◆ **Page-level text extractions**
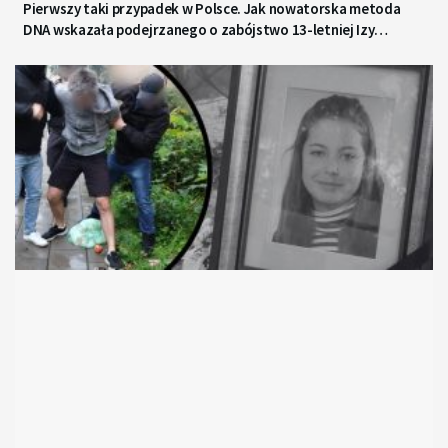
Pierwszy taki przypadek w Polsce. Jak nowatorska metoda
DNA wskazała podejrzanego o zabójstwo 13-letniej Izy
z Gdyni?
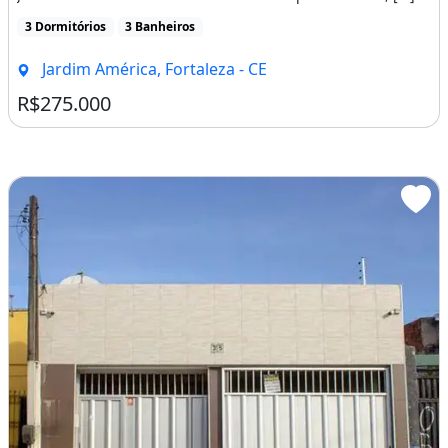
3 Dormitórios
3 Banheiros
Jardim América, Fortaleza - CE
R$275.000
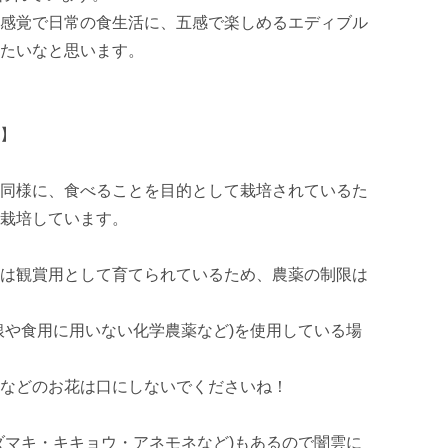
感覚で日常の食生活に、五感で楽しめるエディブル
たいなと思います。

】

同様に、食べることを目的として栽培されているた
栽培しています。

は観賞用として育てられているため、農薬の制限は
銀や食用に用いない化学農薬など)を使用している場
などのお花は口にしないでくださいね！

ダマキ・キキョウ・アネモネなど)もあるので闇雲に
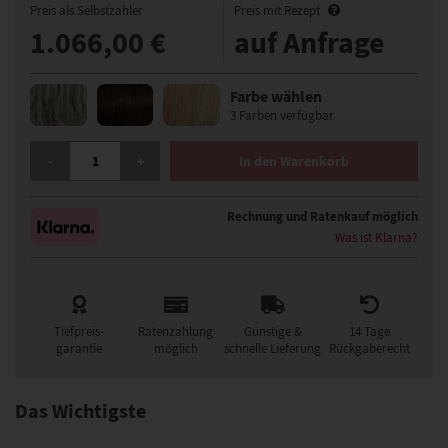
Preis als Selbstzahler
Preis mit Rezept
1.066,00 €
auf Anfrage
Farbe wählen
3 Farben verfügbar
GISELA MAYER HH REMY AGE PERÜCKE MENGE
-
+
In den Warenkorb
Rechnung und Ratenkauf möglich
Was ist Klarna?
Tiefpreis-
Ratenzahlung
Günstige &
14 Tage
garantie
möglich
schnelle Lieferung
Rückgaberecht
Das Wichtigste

◆ **Your objective**
Look above for the line containing "In den Warenkorb". From there to the final line of the entries, repeat every line exactly.

◆ **Problem solution**
In den Warenkorb
Rechnung und Ratenkauf möglich
Was ist Klarna?
Tiefpreis-
Ratenzahlung
Günstige &
14 Tage
garantie
möglich
schnelle Lieferung
Rückgaberecht
Das Wichtigste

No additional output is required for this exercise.